● **PROVIDED PASSAGE**
>>>>>
Title: Re: galanthus wanted
Post by: Hans J on February 24, 2007, 10:03:31 AM
Susan ,

Here is again a scann of my garden G. ikariae ,there is visible the bulks on on surface of the leaves .
Here is a other pic from a real G. woronowii from a trip in Turkey

Greetings
Hans
Title: Re: galanthus wanted
Post by: Susan Band on February 24, 2007, 10:17:59 AM
Hans,
It certainly looks more like G. woronowii. Here is a picture of the whole plant, its such a dull day here that I can't get a photo of the inner markings.
Mark/Hans let me know if you change your minds. now about a price :-\
Title: Re: galanthus wanted
Post by: Frans IJsselstijn on February 24, 2007, 07:15:16 PM
Thank you for all the anwers

Frans IJsselstijn
Title: Re: galanthus wanted
Post by: mark smyth on February 24, 2007, 07:54:04 PM
Susan you dug the group for a photo!!? You should know better
Title: Re: galanthus wanted
Post by: Anthony Darby on February 24, 2007, 11:22:15 PM
Anyone bought 'The Genus Galanthus' by Davis recently? Price?
Title: Re: galanthus wanted
Post by: mark smyth on February 24, 2007, 11:48:28 PM
Anthony do you have the 'Snowdrops' book? If you dont I would buy it
Title: Re: galanthus wanted
Post by: Anthony Darby on February 24, 2007, 11:50:59 PM
Yup, got that one a couple of years ago. I noticed that the other book sells for £75 here but $39 in the US. Trouble is $21 postage for one and $22 postage for two.
Title: Re: galanthus wanted
Post by: Maggi Young on February 25, 2007, 12:04:07 AM
Still cheaper, though, with the exchange rate?
Title: Re: galanthus wanted
Post by: Anthony Darby on February 25, 2007, 08:49:22 AM
No, not that book.
Title: Re: galanthus wanted
Post by: Susan Band on February 25, 2007, 09:13:21 AM
Mark, safely planted back in to the ground :)
I like looking at the bulbs for I.D. and also the seed/ seed heads. Its amazing how different they sometimes are, sometimes in Frits, Ariaeamas and Corydalis especially it is easier to identify them this way that by the flowers. I wish more books showed the whole plant including the bulbs and seed heads.
Title: Re: galanthus wanted
Post by: Hans J on February 25, 2007, 09:41:09 AM
Anthony ,

Please look here :
http://www.amazon.de/Genus-Galanthus-Botanical-Magazine-Monograph/dp/0881924318/sr=1-2/qid=1170099361/ref=sr_1_2/302-7783054-1114469?ie=UTF8&s=books-intl-de

Greetings
Hans
Title: Re: galanthus wanted
Post by: mark smyth on February 25, 2007, 09:48:14 AM
Hans, Anthony will be happy now
Title: Re: galanthus wanted
Post by: Brian Ellis on February 25, 2007, 10:32:21 AM
Anthony I bought mine in mid-summer when there wasn't so much interest for ten quid.  Worth a thought.
<<<<<
● **BRIEF A**
Convert the rows into a Markdown table with the columns No. and Line, starting with the first line of the rows and going on through the line containing "CITEȘTE MAI MULT". Give one entry per line and leave out blank lines.
The galanthus forum thread and the rows that follow are separate, unrelated material.

Items drawn from a data source
>>>>>
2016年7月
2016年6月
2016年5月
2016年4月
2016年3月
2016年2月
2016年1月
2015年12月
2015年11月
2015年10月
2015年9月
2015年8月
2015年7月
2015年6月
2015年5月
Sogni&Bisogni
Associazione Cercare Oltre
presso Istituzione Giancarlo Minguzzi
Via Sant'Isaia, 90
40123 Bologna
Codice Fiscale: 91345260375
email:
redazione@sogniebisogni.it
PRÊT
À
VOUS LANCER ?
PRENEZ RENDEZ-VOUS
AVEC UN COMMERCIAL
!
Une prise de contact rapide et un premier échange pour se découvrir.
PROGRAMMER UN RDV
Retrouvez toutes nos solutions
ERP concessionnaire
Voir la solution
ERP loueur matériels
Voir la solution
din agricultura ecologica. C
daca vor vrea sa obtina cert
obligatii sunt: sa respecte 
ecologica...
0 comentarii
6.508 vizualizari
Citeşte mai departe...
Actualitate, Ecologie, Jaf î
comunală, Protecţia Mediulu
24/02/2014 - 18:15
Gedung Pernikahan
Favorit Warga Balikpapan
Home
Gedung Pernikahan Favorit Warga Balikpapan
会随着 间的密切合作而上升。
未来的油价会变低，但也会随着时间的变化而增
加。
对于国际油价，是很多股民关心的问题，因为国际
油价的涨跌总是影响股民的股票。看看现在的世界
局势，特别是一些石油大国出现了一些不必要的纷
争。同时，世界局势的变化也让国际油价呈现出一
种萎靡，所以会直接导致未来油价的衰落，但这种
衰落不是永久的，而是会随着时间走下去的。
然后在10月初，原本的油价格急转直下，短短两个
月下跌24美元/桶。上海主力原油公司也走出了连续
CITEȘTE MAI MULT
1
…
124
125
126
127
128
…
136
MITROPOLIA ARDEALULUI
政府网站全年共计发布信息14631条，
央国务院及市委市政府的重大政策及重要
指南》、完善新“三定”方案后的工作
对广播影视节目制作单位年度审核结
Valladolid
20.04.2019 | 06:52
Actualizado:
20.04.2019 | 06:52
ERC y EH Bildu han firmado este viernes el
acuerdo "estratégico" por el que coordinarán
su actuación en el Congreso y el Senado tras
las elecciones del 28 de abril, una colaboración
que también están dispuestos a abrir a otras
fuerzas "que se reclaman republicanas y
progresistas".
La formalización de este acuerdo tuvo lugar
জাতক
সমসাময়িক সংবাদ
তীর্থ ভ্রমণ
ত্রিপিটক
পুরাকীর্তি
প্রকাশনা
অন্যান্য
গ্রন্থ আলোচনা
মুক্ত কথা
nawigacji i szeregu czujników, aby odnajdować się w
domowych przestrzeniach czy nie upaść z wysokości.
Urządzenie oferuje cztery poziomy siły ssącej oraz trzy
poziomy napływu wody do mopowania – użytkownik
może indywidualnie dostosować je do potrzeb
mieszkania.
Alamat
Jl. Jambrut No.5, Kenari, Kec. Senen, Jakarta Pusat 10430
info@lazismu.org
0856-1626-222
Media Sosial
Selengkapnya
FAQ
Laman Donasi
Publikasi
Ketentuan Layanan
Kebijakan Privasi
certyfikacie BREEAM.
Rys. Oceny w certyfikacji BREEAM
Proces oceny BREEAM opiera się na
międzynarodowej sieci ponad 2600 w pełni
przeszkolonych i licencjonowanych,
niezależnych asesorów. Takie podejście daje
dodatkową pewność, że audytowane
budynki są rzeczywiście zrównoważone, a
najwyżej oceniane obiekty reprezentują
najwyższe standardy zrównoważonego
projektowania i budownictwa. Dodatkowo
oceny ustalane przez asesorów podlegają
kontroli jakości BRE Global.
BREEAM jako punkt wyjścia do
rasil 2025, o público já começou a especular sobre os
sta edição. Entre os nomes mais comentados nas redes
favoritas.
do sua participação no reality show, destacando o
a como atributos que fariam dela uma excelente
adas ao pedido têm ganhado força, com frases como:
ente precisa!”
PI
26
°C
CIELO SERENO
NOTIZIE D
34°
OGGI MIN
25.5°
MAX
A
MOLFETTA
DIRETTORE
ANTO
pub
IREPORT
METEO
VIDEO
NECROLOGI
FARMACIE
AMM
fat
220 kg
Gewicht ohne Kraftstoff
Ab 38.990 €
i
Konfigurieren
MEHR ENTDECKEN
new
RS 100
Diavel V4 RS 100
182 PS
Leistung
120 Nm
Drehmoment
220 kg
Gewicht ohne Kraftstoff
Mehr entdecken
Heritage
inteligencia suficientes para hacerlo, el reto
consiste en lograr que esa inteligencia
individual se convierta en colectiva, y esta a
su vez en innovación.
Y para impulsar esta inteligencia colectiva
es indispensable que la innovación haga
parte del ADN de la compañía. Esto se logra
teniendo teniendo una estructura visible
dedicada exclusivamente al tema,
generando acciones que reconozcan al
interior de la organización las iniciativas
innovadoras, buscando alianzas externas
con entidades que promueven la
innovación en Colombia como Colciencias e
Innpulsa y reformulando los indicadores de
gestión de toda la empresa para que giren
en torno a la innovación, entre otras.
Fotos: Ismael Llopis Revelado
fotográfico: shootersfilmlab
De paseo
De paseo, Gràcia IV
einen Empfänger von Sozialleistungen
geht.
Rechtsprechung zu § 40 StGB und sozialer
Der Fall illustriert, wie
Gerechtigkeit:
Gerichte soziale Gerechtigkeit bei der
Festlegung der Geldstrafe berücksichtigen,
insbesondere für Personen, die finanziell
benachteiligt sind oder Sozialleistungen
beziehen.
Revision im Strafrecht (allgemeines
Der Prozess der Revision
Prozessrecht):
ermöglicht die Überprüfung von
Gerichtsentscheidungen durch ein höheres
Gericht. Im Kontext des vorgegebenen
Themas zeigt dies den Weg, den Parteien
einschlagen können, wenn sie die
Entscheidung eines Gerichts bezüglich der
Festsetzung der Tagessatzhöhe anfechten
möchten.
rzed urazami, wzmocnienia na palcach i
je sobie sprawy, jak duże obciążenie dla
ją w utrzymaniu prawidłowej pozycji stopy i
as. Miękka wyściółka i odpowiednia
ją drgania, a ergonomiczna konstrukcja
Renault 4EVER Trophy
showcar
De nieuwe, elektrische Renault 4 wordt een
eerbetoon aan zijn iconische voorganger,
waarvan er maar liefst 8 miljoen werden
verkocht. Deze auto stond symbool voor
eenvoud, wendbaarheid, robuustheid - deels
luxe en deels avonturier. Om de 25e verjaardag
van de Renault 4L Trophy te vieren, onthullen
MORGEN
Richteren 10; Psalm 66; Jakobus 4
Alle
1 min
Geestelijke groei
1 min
<<<<<
● **BRIEF B**
Please repeat a part of the galanthus forum thread word for word, starting with "Please look here" and going on through "Worth a thought.".

● **EXERCISE RESULT A**
| No. | Line |
|---|---|
| 1 | 2016年7月 |
| 2 | 2016年6月 |
| 3 | 2016年5月 |
| 4 | 2016年4月 |
| 5 | 2016年3月 |
| 6 | 2016年2月 |
| 7 | 2016年1月 |
| 8 | 2015年12月 |
| 9 | 2015年11月 |
| 10 | 2015年10月 |
| 11 | 2015年9月 |
| 12 | 2015年8月 |
| 13 | 2015年7月 |
| 14 | 2015年6月 |
| 15 | 2015年5月 |
| 16 | Sogni&Bisogni |
| 17 | Associazione Cercare Oltre |
| 18 | presso Istituzione Giancarlo Minguzzi |
| 19 | Via Sant'Isaia, 90 |
| 20 | 40123 Bologna |
| 21 | Codice Fiscale: 91345260375 |
| 22 | email: |
| 23 | redazione@sogniebisogni.it |
| 24 | PRÊT |
| 25 | À |
| 26 | VOUS LANCER ? |
| 27 | PRENEZ RENDEZ-VOUS |
| 28 | AVEC UN COMMERCIAL |
| 29 | ! |
| 30 | Une prise de contact rapide et un premier échange pour se découvrir. |
| 31 | PROGRAMMER UN RDV |
| 32 | Retrouvez toutes nos solutions |
| 33 | ERP concessionnaire |
| 34 | Voir la solution |
| 35 | ERP loueur matériels |
| 36 | Voir la solution |
| 37 | din agricultura ecologica. C |
| 38 | daca vor vrea sa obtina cert |
| 39 | obligatii sunt: sa respecte  |
| 40 | ecologica... |
| 41 | 0 comentarii |
| 42 | 6.508 vizualizari |
| 43 | Citeşte mai departe... |
| 44 | Actualitate, Ecologie, Jaf î |
| 45 | comunală, Protecţia Mediulu |
| 46 | 24/02/2014 - 18:15 |
| 47 | Gedung Pernikahan |
| 48 | Favorit Warga Balikpapan |
| 49 | Home |
| 50 | Gedung Pernikahan Favorit Warga Balikpapan |
| 51 | 会随着 间的密切合作而上升。 |
| 52 | 未来的油价会变低，但也会随着时间的变化而增 |
| 53 | 加。 |
| 54 | 对于国际油价，是很多股民关心的问题，因为国际 |
| 55 | 油价的涨跌总是影响股民的股票。看看现在的世界 |
| 56 | 局势，特别是一些石油大国出现了一些不必要的纷 |
| 57 | 争。同时，世界局势的变化也让国际油价呈现出一 |
| 58 | 种萎靡，所以会直接导致未来油价的衰落，但这种 |
| 59 | 衰落不是永久的，而是会随着时间走下去的。 |
| 60 | 然后在10月初，原本的油价格急转直下，短短两个 |
| 61 | 月下跌24美元/桶。上海主力原油公司也走出了连续 |
| 62 | CITEȘTE MAI MULT |

● **EXERCISE RESULT B**
Please look here :
http://www.amazon.de/Genus-Galanthus-Botanical-Magazine-Monograph/dp/0881924318/sr=1-2/qid=1170099361/ref=sr_1_2/302-7783054-1114469?ie=UTF8&s=books-intl-de

Greetings
Hans
Title: Re: galanthus wanted
Post by: mark smyth on February 25, 2007, 09:48:14 AM
Hans, Anthony will be happy now
Title: Re: galanthus wanted
Post by: Brian Ellis on February 25, 2007, 10:32:21 AM
Anthony I bought mine in mid-summer when there wasn't so much interest for ten quid.  Worth a thought.